Turkey sausages with herbs and zucchini
- For 4 people
- Preparation time : 45 minutes
- Difficulty (0 to 5) : 2
Ingredients
- Turkey Sausages
- Ground turkey : 500 grams
- Fresh parsley (chopped) : 2 tablespoons
- Fresh sage (chopped) : 1 tablespoon
- Fresh thyme (chopped) : 1 tablespoon
- Garlic (minced) : 2 cloves
- Salt : 1 teaspoon
- Black pepper : 1/2 teaspoon
- Coconut oil : 2 tablespoons
- Zucchini
- Zucchini (sliced) : 4 medium-sized
- Olive oil : 2 tablespoons
- Salt : 1/2 teaspoon
- Black pepper : 1/4 teaspoon
Steps
- Preheat the oven to 200°C (400°F).
- In a large bowl, combine the ground turkey, chopped parsley, sage, thyme, minced garlic, salt, and black pepper. Mix well until all the ingredients are evenly incorporated.
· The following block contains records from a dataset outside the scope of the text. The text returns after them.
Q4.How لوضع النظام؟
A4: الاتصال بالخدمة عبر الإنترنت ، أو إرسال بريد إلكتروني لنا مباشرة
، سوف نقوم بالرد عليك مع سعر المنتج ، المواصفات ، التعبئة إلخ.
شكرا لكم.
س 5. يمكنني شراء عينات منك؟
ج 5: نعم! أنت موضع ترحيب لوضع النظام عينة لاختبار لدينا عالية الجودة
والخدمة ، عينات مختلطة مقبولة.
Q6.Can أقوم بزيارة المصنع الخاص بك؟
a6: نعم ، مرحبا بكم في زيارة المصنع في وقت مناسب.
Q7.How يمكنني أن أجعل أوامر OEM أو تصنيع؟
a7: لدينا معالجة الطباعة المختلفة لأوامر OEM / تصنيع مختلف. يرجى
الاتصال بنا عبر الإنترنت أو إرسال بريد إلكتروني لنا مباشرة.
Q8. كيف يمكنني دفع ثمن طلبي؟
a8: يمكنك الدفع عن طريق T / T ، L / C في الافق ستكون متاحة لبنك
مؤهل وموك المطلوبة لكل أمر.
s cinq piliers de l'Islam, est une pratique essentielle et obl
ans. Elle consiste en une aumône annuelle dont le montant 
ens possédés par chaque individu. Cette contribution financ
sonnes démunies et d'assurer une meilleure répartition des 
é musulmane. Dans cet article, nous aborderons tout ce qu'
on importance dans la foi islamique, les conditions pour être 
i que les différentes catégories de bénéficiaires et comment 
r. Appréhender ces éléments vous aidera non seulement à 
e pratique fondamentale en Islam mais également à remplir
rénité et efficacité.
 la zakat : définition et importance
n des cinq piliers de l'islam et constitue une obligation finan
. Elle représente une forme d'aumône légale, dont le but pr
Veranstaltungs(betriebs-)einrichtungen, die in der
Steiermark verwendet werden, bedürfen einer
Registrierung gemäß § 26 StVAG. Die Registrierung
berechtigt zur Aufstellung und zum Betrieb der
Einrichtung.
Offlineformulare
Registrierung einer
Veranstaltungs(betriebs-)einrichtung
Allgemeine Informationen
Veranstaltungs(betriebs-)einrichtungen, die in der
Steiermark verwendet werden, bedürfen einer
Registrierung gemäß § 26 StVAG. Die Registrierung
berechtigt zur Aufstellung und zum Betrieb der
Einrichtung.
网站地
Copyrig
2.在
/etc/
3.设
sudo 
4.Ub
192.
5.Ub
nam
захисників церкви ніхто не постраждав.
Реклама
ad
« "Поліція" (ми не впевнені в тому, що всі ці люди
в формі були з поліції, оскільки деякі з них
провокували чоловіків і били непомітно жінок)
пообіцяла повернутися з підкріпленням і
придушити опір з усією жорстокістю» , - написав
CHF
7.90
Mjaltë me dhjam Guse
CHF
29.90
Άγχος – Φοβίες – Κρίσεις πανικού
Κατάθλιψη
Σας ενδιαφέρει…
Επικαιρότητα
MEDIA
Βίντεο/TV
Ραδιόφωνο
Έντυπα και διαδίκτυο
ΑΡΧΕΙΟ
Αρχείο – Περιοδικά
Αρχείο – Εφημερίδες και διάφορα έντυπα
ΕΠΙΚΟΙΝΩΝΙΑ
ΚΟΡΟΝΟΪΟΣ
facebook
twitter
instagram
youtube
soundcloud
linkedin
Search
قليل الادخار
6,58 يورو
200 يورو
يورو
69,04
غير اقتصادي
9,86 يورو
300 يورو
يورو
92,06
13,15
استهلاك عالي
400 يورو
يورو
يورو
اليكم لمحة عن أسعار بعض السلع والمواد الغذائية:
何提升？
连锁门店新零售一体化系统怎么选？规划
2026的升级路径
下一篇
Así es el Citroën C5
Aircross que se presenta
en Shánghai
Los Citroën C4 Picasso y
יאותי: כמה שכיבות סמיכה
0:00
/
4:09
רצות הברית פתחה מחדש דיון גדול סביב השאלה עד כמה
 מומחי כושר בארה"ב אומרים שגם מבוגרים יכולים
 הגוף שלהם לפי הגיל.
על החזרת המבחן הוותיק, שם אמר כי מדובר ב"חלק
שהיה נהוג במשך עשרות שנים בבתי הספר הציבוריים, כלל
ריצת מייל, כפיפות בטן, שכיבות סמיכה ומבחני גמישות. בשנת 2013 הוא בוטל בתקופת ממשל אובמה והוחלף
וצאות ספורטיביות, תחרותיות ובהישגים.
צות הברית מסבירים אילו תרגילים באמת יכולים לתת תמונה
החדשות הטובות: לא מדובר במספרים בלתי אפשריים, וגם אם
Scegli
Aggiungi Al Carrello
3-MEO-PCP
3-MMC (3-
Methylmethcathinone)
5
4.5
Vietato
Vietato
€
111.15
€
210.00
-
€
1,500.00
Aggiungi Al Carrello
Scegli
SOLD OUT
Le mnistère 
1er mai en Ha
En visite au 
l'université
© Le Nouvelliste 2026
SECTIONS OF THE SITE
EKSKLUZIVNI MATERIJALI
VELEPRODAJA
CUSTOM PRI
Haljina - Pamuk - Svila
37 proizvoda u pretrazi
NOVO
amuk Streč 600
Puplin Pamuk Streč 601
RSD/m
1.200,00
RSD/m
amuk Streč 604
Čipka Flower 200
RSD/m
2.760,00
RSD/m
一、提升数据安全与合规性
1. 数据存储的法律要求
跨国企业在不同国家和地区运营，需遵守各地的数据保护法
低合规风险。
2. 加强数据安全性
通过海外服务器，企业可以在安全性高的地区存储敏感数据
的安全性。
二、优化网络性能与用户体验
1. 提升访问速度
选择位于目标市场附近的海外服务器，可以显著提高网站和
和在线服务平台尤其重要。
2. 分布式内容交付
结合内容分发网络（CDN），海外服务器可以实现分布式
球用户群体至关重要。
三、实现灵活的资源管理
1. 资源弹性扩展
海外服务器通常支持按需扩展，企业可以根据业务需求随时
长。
- Shape the turkey mixture into sausages, about 10 cm (4 inches) long and 2.5 cm (1 inch) thick.
- Heat coconut oil in a skillet over medium heat. Cook the turkey sausages for about 3-4 minutes per side, or until browned.
- Transfer the browned sausages to a baking sheet and place them in the preheated oven. Bake for 15-20 minutes, or until the sausages are cooked through.
- While the sausages are baking, prepare the zucchini. In a separate bowl, toss the sliced zucchini with olive oil, salt, and black pepper.
- Spread the zucchini slices on a baking sheet and roast in the oven for 10-12 minutes, or until tender and slightly browned.
- Serve the turkey sausages with the roasted zucchini slices.
Tips
- Make sure to handle the turkey mixture gently when shaping the sausages to avoid overworking the meat.
- Feel free to adjust the amount of herbs and spices according to your taste preferences.
Information
- This recipe is paleo-friendly, gluten-free, and dairy-free.
- Turkey sausages are a lean and protein-rich alternative to traditional pork sausages.
This recipe has been generated by an AI, six times: once for each language. So it's highly likely that you'll see differences between the versions. Enjoy!
Recipe created on January 19, 2024, with the assistance of gpt-3.5-turbo, published by Gribiche under their responsibility but without any culinary guarantee or even coherence.